Figure 4—figure supplement 2. The magnitude of dopamine effect affects learning.

Figure 4—figure supplement 2.

(a) The agents are subject to the same learning paradigm as in Figure 4. Small magnitude of dopamine effect slows down learning and decreases performance. (ai) The parameters used for Small, Medium and Large amplitudes of dopaminergic effect are specified in the legend; darker colors correspond to larger amplitudes. (aii) Learning curve presented as a percentage of successful simulations over successive trials (trials 1–20; 1000 simulation). Decreasing the magnitude of dopamine effect leads to slower learning. In Medium and Large conditions, the agent’s performance is similar most likely due to a saturation effect. (b) Learning of a displaced reward location is only marginally slower in Small condition. (bi) Over the trials, the percentage of visits to the previously rewarded location decreases for Medium and Large conditions (trials 21–40; 1000 simulation).

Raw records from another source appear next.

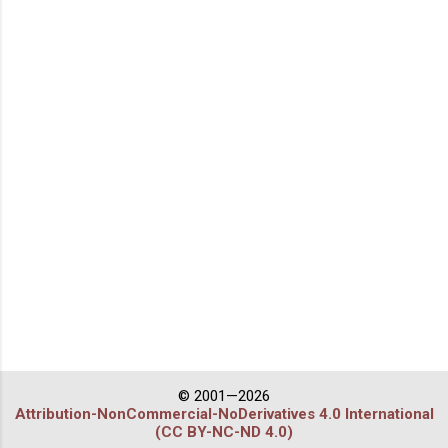
© 2001—2026
Attribution-NonCommercial-NoDerivatives 4.0 International
(CC BY-NC-ND 4.0)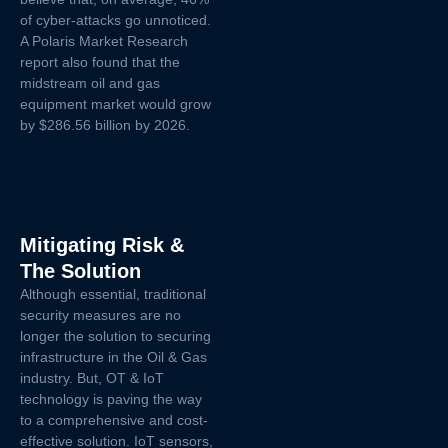
of cyber-attacks go unnoticed.
A Polaris Market Research
report also found that the
midstream oil and gas
equipment market would grow
by $286.56 billion by 2026.
Mitigating Risk &
The Solution
Although essential, traditional
security measures are no
longer the solution to securing
infrastructure in the Oil & Gas
industry. But, OT & IoT
technology is paving the way
to a comprehensive and cost-
effective solution. IoT sensors,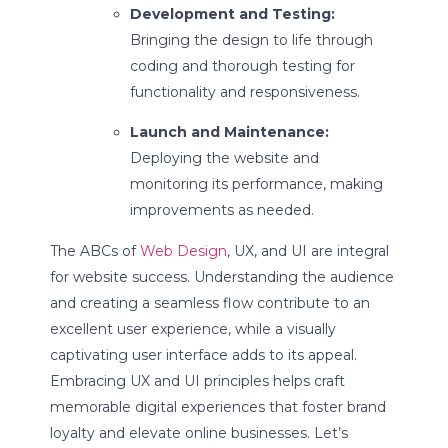
Development and Testing:
Bringing the design to life through
coding and thorough testing for
functionality and responsiveness.
Launch and Maintenance:
Deploying the website and
monitoring its performance, making
improvements as needed.
The ABCs of
Web Design
, UX, and UI are integral
for website success. Understanding the audience
and creating a seamless flow contribute to an
excellent user experience, while a visually
captivating user interface adds to its appeal.
Embracing UX and UI principles helps craft
memorable digital experiences that foster brand
loyalty and elevate online businesses. Let’s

However, Small condition agents present an initial advantage due to weaker learning in the first phase of the experiment. (bii) Learning of the novel reward location is slightly faster for Medium and High conditions. The shaded area (aii and bi-ii) represents the 95% confidence interval of the sample mean.

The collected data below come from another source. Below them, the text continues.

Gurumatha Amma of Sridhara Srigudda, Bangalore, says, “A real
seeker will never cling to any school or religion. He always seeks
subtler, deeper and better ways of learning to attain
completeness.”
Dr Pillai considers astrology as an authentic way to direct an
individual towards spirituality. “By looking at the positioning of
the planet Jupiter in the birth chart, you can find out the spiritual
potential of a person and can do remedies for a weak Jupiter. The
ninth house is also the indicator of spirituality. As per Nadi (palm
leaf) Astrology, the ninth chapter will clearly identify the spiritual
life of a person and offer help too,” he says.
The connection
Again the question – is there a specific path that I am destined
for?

Figure 4—figure supplement 3. The magnitude of acetylcholine effect affects unlearning.

Figure 4—figure supplement 3.

(a) The agents are subject to the same learning paradigm as in Figure 4. Difference in the magnitude of cholinergic effect does not affect performance. (ai) The parameters used for Small, Medium and Large magnitudes of acetylcholine effect are specified in the legend; darker colors correspond to larger magnitudes of cholinergic effect. (aii) Learning curve presented as a percentage of successful simulations over successive trials (trials 1–20; 1000 simulation). The initial difference in performance is due to reduced speed, a consequence of the online depression. (b) Learning of a displaced reward location becomes more efficient with larger magnitudes of acetylcholine effect. (bi) The percentage of visits to the previously rewarded location is lower for conditions with larger magnitudes of acetylcholine effect (trials 21–40; 1000 simulation). (bii) Learning of the novel reward location is also faster for Medium and Large conditions. The shaded area (aii and bi-ii) represents the 95% confidence interval of the sample mean.

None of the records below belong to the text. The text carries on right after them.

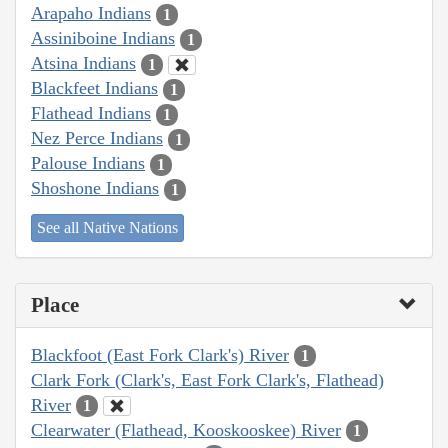
Arapaho Indians
1
Assiniboine Indians
1
Atsina Indians
1
Blackfeet Indians
1
Flathead Indians
1
Nez Perce Indians
1
Palouse Indians
1
Shoshone Indians
1
See all Native Nations
Place
Blackfoot (East Fork Clark's) River
1
Clark Fork (Clark's, East Fork Clark's, Flathead)
River
1
Clearwater (Flathead, Kooskooskee) River
1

Figure 4—figure supplement 4. The integral of the asymmetric STDP learning window determines the performance of the agent.

Figure 4—figure supplement 4.

(a) The agents are subject to the same learning paradigm as in Figure 4. Learning is successful only when the integral of the STDP window is positive. (ai) Learning windows with negative, zero and positive integrals. Parameters and color scheme are as specified at the top. (aii) Learning curve presented as a percentage of successful simulations over successive trials (trials 1–20; 1000 simulations). Only the agents using a learning rule with a net positive integral of the STDP window learn successfully. (b) Learning of a displaced reward location is not achieved successfully by any of the STDP learning rules. (bi) The percentage of visits to the previous reward area is low only for agents with a negative integral of the STDP window (trials 21–40; 1000 simulations). This is because unlearning occurred in the first phase of the experiments. (bii) Agents with a positive integral of the STDP window only partially learn the new reward location, but do not effectively unlearn the previous reward location (as shown in bi). Agents with a negative integral of the STDP window unlearn both the old and the new reward areas. The shaded area (aii and bi-ii) represents the 95% confidence interval of the sample mean.